It really does matter to have a positive attitude.
Even if you're feeling discouraged, even if thinking "things will work out for the best" seems like spin... keep your head up.
Of course it's hard. Of course there are days when you feel like everything sucks and why bother?
You've got to fight through that.
My career spiked consistently up for a long time. Once I finally got a "real" job, I leveraged that into a bigger and better job within the same company. I climbed somewhat in that job, steadily, until after 10 years the choices were to either wait out the retirement of my boss, or look outside. The boss had settled comfortably and had no reason to want to quit. So I looked around, and found a dream job in California that had money, prestige, promise, a view of the "Hollywood" sign, a place on the beach, etc.
I followed that up with some risky decisions. The first was to join a company that had potential, but ideologically was a total sellout of my values. I did it for the money. Big mistake, and that marriage did not take for a variety of reasons. I do not blame them. I totally blame myself.
The next big job I landed was outstanding, and I worked with an original team of visionaries and hard workers. We did great things and to this day we remain close.
Then I gambled, and joined a startup with enormous upside. It ended unexpectedly... like the death of someone healthy. Investors basically chickened out. Some think they were bought out. Either way, 26 of us were tossed aside on a sunny Friday afternoon.
That turned into an opportunity I used to get back into college and finish my degree, but while working for a company that was in a struggling industry with uncertain leadership. Not a formula for success, and that company had wave after wave of layoffs before being gobbled up in a merger. Before that merger, I was swept out on one of those late waves, along with several other top-notch co-workers.
I jumped from that ledge to a smaller one, and got laid off in another downsizing two years later. Recession = repression.
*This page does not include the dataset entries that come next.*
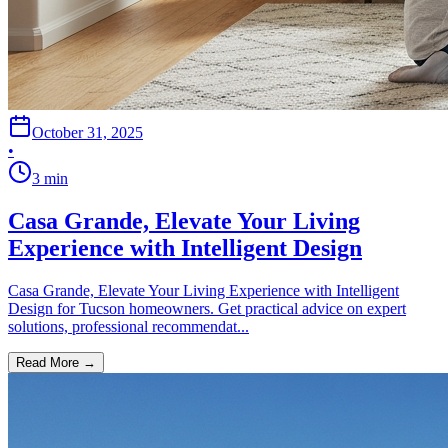
October 31, 2025
•
3
min
Casa Grande, Elevate Your Living
Experience with Intelligent Design
Casa Grande, Elevate Your Living Experience with Intelligent
Design for Tucson homeowners. Get practical advice on expert
solutions, professional recommendat...
Read More →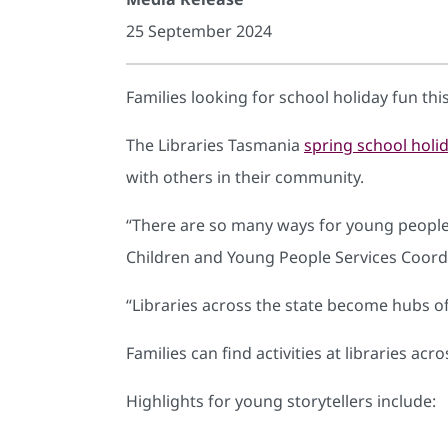
25 September 2024
Families looking for school holiday fun this 
The Libraries Tasmania
spring school hol
with others in their community.
“There are so many ways for young people to
Children and Young People Services Coordi
“Libraries across the state become hubs o
Families can find activities at libraries acr
Highlights for young storytellers include: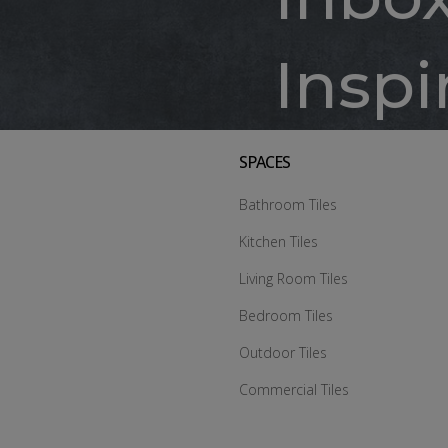
Inspi
SPACES
Bathroom Tiles
Kitchen Tiles
Living Room Tiles
Bedroom Tiles
Outdoor Tiles
Commercial Tiles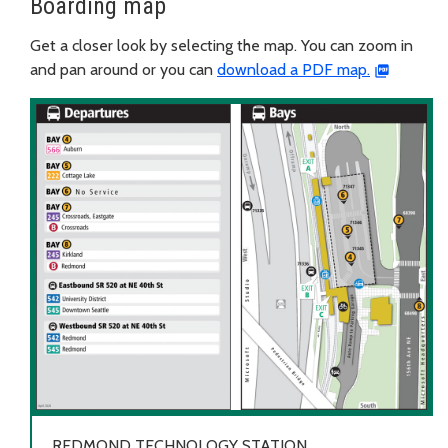
Boarding map
Get a closer look by selecting the map. You can zoom in
and pan around or you can
download a PDF map.
REDMOND TECHNOLOGY STATION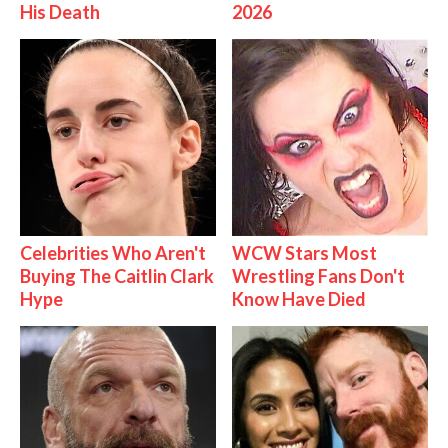
His Death
2026
Celebrities Who Aren't
WCW Stars Most
Buying The Caitlin Clark
Wrestling Fans Don't
Hype
Know Have Died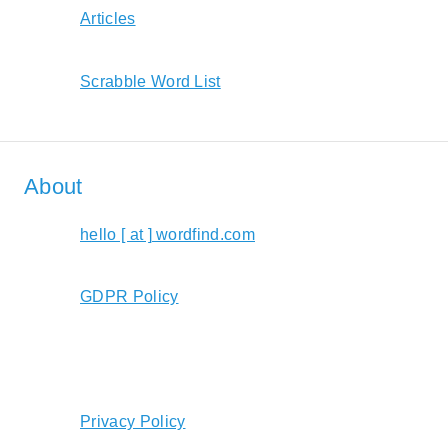
Articles
Scrabble Word List
About
hello [ at ] wordfind.com
GDPR Policy
Privacy Policy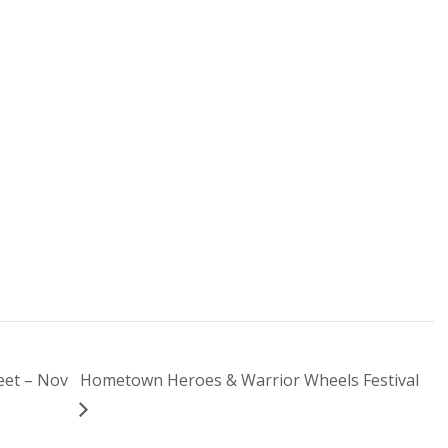
eet – Nov
Hometown Heroes & Warrior Wheels Festival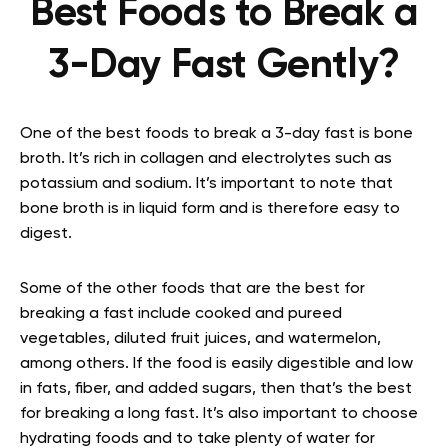
Best Foods to Break a
3-Day Fast Gently?
One of the best foods to break a 3-day fast is bone
broth. It’s rich in collagen and electrolytes such as
potassium and sodium. It’s important to note that
bone broth is in liquid form and is therefore easy to
digest.
Some of the other foods that are the best for
breaking a fast include cooked and pureed
vegetables, diluted fruit juices, and watermelon,
among others. If the food is easily digestible and low
in fats, fiber, and added sugars, then that’s the best
for breaking a long fast. It’s also important to choose
hydrating foods and to take plenty of water for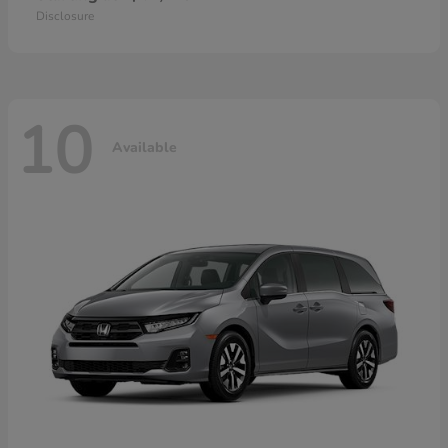
Disclosure
10
Available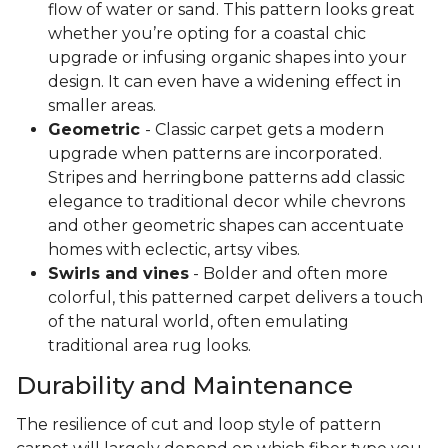
flow of water or sand. This pattern looks great
whether you’re opting for a coastal chic
upgrade or infusing organic shapes into your
design. It can even have a widening effect in
smaller areas.
Geometric
- Classic carpet gets a modern
upgrade when patterns are incorporated.
Stripes and herringbone patterns add classic
elegance to traditional decor while chevrons
and other geometric shapes can accentuate
homes with eclectic, artsy vibes.
Swirls and vines
- Bolder and often more
colorful, this patterned carpet delivers a touch
of the natural world, often emulating
traditional area rug looks.
Durability and Maintenance
The resilience of cut and loop style of pattern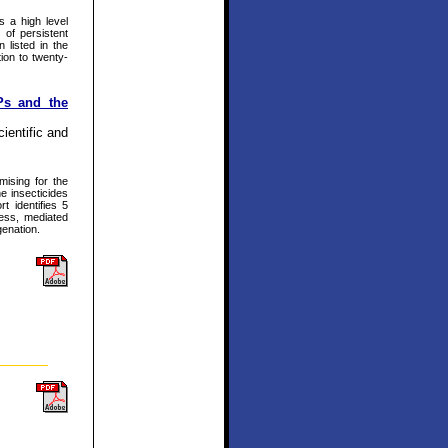
s a high level
 of persistent
 listed in the
ion to twenty-
Ps and the
ientific and
mising for the
e insecticides
t identifies 5
ss, mediated
genation.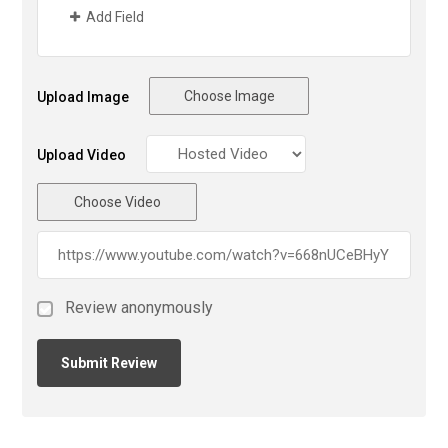
Add Field
Choose Image
Upload Image
Upload Video
Choose Video
Review anonymously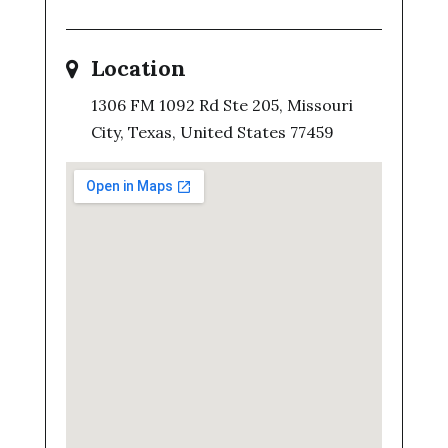
Location
1306 FM 1092 Rd Ste 205, Missouri
City, Texas, United States 77459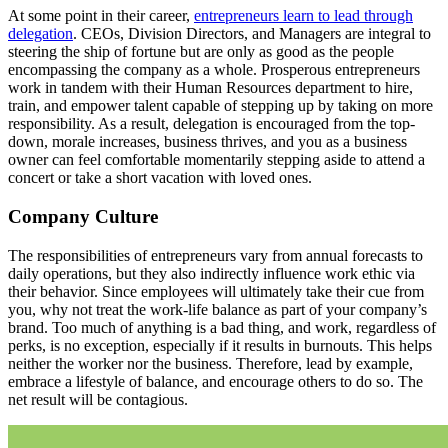
At some point in their career,
entrepreneurs learn to lead through
delegation
. CEOs, Division Directors, and Managers are integral to
steering the ship of fortune but are only as good as the people
encompassing the company as a whole. Prosperous entrepreneurs
work in tandem with their Human Resources department to hire,
train, and empower talent capable of stepping up by taking on more
responsibility. As a result, delegation is encouraged from the top-
down, morale increases, business thrives, and you as a business
owner can feel comfortable momentarily stepping aside to attend a
concert or take a short vacation with loved ones.
Company Culture
The responsibilities of entrepreneurs vary from annual forecasts to
daily operations, but they also indirectly influence work ethic via
their behavior. Since employees will ultimately take their cue from
you, why not treat the work-life balance as part of your company’s
brand. Too much of anything is a bad thing, and work, regardless of
perks, is no exception, especially if it results in burnouts. This helps
neither the worker nor the business. Therefore, lead by example,
embrace a lifestyle of balance, and encourage others to do so. The
net result will be contagious.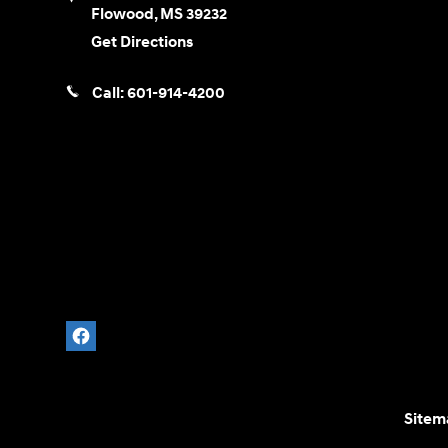
Flowood
,
MS
39232
Get Directions
Call:
601-914-4200
Sitem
But for the most part, I've avoided the next step: depression. It's frustrating that for the last 18 months I've had to take freelance jobs and part-time jobs. It's difficult to accept the near-misses/rejection and/or outright disinterest of hundreds of other job prospects over that timespan.
It's hard to know you have ability and can contribute to the success of a business, but cannot get the opportunity to do so.
But I cannot allow myself to let those discouragements linger.
One of the big advantages to moving to Boston is that the job market here and in Massachusetts in general is strong. In the few weeks we have been here, the first order of business was to get settled in and take care of the transition while M gets rolling in her job. But in the last two weeks, I've turned more focus toward rejoining the workforce and providing an additional revenue stream to the household.
I had my first interview Tuesday. I think I will get some opportunities, although that will be also on a freelance/part-time basis. This week I've been busily chasing other leads -- which are indeed plentiful -- and building up hopes.
I've basically been a housewife since I've been here. And that's not meant as a slam to housewives. There are tons of positives about keeping the home tidy, handling the responsibilities of taking care of the pets and budget and things that contribute to our shared quality of life. But I didn't go back to college to do this. And every time I think of wanting to attend an event, purchase a non-essential item, or even book a flight back to Texas for Thanksgiving, I worry about money. If I have a steady income, or ANY income, it will alleviate some stress.
Yet after a time of getting turned down, you can wonder what you're doing wrong. Is it you? Probably not. Maybe not. But you still have doubts.
And doubts are dangerous.
So I'm working hard to keep my attitude up.
(This would be a good place to provide positive feedback, dear readers. But it's also OK not to. Because ultimately, this one's on me, and I can't lean on anyone else to make the changes and differences needed that allow me to fight on.)